Samuel Pepys: The Unequalled Self
- Author: Claire Tomalin
- Subject: The life of Samuel Pepys
- Published: 2002
- Publisher: Viking
- Media type: book
- Pages: 499

= Samuel Pepys: The Unequalled Self =

2002 book by Claire Tomalin

Samuel Pepys: The Unequalled Self is a 2002 historical biography by Claire Tomalin. It charts the life of Samuel Pepys, a 17th-century English diarist and naval administrator. The main source for the biography is the diary which Pepys wrote between 1660 and 1669, though Tomalin also draws in various other sources, including letters and other contemporary records.

==Background==
Pepys was the seventh subject for the biographer, Claire Tomalin, who had previously written biographies of writers including Mary Wollstonecraft, Katherine Mansfield, Percy Shelley and Jane Austen.

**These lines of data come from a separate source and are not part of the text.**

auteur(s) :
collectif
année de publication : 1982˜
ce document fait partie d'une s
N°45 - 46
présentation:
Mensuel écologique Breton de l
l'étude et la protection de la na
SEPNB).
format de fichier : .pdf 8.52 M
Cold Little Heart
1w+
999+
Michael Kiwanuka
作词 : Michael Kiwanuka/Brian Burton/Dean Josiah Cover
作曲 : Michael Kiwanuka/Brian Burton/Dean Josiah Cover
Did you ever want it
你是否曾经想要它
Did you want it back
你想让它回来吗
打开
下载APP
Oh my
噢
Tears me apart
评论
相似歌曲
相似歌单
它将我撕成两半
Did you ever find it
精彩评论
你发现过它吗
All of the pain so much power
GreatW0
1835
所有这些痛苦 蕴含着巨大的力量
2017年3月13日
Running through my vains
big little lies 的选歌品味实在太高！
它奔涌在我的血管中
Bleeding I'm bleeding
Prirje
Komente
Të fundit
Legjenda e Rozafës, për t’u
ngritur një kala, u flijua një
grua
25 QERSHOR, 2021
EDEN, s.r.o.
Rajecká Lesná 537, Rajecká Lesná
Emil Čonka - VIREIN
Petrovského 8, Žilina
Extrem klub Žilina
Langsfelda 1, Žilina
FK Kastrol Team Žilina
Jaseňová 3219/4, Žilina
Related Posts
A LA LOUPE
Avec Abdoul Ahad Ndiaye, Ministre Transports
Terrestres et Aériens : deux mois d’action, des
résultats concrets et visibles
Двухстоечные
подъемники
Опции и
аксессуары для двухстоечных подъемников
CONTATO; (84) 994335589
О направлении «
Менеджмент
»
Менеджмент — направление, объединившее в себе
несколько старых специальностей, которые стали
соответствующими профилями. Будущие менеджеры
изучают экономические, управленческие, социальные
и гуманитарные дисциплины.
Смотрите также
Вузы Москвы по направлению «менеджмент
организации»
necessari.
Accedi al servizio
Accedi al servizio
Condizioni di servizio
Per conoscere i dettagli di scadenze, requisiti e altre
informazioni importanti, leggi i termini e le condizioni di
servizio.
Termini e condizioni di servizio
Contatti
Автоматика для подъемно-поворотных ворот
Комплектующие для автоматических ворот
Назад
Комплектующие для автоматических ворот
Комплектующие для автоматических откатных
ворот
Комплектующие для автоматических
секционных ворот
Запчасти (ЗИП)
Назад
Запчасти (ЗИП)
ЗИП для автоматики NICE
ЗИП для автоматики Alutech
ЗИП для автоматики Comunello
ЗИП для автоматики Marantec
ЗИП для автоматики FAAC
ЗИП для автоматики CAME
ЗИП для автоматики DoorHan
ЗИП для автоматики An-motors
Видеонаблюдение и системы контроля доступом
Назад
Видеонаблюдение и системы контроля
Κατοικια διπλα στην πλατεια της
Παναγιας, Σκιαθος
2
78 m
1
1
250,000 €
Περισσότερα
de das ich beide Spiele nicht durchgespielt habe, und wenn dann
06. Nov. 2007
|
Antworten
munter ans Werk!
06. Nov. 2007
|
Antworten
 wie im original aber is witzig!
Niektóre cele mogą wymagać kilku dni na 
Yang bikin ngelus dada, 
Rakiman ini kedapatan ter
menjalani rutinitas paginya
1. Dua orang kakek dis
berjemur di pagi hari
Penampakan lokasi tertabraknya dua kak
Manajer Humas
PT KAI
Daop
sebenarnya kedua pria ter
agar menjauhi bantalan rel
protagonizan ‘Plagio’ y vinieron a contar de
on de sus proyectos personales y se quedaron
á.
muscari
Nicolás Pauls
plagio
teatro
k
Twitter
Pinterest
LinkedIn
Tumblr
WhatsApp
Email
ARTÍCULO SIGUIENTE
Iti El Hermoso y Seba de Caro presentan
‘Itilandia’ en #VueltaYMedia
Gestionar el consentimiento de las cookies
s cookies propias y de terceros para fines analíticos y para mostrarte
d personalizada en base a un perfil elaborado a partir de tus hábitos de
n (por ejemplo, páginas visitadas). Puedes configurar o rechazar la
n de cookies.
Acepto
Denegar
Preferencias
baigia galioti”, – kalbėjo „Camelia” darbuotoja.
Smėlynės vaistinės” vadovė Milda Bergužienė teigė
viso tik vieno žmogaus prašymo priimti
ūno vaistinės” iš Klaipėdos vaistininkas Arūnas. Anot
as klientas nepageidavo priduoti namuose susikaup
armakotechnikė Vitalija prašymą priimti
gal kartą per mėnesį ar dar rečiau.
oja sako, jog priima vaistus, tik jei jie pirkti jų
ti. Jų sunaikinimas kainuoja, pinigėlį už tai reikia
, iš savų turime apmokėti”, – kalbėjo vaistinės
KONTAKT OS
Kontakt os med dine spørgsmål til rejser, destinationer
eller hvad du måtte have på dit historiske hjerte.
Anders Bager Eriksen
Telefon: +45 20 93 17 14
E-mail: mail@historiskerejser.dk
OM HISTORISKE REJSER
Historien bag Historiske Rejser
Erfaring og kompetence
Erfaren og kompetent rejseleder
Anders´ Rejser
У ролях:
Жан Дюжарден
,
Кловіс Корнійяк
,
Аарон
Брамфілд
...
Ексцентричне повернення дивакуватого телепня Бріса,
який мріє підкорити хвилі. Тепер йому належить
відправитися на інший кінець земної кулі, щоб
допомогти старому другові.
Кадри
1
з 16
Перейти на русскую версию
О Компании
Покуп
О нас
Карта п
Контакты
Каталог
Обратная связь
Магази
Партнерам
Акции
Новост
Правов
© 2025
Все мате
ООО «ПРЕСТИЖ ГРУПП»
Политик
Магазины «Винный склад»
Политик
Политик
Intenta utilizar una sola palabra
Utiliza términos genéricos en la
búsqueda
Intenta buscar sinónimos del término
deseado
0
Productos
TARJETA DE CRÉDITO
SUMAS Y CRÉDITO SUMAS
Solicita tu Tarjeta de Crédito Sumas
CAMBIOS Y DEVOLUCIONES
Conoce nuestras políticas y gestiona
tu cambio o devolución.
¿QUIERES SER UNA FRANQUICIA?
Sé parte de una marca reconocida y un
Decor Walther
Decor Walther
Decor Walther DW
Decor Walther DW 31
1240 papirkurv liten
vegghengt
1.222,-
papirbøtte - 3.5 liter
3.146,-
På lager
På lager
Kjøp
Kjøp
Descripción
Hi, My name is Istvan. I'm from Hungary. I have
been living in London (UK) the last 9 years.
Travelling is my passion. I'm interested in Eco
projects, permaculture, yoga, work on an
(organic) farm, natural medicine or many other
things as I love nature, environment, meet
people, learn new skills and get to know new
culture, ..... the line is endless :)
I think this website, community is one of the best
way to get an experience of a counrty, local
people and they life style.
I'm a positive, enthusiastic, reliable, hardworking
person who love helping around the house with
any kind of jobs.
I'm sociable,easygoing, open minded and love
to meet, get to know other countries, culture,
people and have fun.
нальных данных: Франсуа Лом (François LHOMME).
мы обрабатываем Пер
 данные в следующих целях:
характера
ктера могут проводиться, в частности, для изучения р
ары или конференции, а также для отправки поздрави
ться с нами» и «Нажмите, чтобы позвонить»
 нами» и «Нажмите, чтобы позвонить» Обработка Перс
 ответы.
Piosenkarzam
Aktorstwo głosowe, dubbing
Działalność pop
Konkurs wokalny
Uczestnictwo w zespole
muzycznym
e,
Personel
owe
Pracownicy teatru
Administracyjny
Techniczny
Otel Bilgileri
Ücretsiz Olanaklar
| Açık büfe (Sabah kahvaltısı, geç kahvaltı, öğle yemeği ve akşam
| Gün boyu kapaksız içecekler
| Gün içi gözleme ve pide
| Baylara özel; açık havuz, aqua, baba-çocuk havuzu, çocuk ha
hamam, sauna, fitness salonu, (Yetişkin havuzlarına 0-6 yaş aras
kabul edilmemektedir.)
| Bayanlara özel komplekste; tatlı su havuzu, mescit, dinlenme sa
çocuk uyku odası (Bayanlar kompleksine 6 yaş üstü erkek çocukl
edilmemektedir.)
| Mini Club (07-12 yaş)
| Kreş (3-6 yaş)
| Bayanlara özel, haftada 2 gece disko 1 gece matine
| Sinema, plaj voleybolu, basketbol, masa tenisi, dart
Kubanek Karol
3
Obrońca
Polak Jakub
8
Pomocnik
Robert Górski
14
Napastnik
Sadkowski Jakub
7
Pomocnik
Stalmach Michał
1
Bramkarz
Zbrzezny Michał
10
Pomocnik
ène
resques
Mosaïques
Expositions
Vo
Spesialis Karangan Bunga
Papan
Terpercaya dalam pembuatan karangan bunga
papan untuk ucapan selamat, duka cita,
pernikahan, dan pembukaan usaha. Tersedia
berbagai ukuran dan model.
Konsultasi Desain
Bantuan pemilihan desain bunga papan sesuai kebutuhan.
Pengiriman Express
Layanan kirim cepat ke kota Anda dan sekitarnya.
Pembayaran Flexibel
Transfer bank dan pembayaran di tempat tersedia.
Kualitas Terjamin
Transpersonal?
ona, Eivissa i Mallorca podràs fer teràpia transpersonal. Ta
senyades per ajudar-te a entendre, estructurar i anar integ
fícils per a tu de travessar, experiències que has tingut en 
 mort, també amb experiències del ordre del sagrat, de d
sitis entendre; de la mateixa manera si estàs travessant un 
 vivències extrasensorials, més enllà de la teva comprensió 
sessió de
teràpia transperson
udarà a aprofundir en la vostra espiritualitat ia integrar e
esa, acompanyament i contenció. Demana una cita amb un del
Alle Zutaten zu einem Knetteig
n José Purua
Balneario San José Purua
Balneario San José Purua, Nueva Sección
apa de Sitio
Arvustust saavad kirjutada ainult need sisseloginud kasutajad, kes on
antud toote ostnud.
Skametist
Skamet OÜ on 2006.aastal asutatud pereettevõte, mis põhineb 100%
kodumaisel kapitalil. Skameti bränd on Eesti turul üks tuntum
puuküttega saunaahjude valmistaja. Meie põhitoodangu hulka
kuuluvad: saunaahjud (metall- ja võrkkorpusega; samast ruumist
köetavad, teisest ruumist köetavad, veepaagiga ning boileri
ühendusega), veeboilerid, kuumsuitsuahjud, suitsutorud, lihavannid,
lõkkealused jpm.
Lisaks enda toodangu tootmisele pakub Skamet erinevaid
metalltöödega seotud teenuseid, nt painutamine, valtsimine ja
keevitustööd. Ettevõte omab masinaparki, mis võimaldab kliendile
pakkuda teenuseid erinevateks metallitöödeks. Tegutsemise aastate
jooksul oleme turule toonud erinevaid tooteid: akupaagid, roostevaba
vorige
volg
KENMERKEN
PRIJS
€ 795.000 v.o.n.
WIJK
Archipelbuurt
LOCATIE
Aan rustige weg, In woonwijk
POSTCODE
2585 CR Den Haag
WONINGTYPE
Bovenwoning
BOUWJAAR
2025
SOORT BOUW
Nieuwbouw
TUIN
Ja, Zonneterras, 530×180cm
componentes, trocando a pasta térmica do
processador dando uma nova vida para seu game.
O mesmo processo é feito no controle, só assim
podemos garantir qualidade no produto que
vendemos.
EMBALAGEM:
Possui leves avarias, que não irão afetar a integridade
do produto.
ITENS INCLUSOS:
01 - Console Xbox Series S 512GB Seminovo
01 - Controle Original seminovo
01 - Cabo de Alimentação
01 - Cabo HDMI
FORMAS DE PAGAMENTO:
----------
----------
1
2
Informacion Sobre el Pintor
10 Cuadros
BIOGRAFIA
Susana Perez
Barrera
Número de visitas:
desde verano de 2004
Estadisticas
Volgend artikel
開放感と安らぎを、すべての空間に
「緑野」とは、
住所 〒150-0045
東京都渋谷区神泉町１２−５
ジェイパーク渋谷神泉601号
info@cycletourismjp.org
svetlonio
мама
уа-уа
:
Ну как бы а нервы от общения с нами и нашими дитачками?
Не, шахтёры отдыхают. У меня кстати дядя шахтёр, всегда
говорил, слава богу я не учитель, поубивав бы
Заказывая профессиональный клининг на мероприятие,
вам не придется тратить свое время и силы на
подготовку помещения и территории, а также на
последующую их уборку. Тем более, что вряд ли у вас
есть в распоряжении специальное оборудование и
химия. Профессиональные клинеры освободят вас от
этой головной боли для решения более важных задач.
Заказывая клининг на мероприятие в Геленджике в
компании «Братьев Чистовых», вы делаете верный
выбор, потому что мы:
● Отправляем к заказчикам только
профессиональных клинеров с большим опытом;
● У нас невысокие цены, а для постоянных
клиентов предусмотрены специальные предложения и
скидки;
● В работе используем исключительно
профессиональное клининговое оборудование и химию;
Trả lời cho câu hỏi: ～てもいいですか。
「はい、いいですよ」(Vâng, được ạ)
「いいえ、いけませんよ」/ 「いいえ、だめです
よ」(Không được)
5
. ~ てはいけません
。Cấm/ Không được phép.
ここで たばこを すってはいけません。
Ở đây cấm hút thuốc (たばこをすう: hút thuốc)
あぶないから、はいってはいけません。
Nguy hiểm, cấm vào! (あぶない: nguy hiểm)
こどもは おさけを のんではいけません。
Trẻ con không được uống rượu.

Before Tomalin's biography, recent studies of Pepys had included Samuel Pepys: A Life by Stephen Coote (2000) and Samuel Pepys and His World, by Geoffrey Trease (1972).

==Reception==
The book was generally reviewed positively. The Guardians Joanna Griffiths felt that Tomalin could have included more of Pepys' words from the diary. Griffiths wrote that Pepys was a difficult subject for a biographer due to his diary revealing so much of himself, and also due to the comparative lack of sources for periods of his life before and after the diary. Griffiths describes the biography as "notable for its generosity to the Pepysian fan". Reviewing for the New York Times, Charles McGrath also stated that "You don't always hear as much of Pepys himself as you would like", but also called Tomalin "an excellent summarizer".

The Unequalled Self won the 2002 Whitbread Book of the Year award in the biography and overall sections.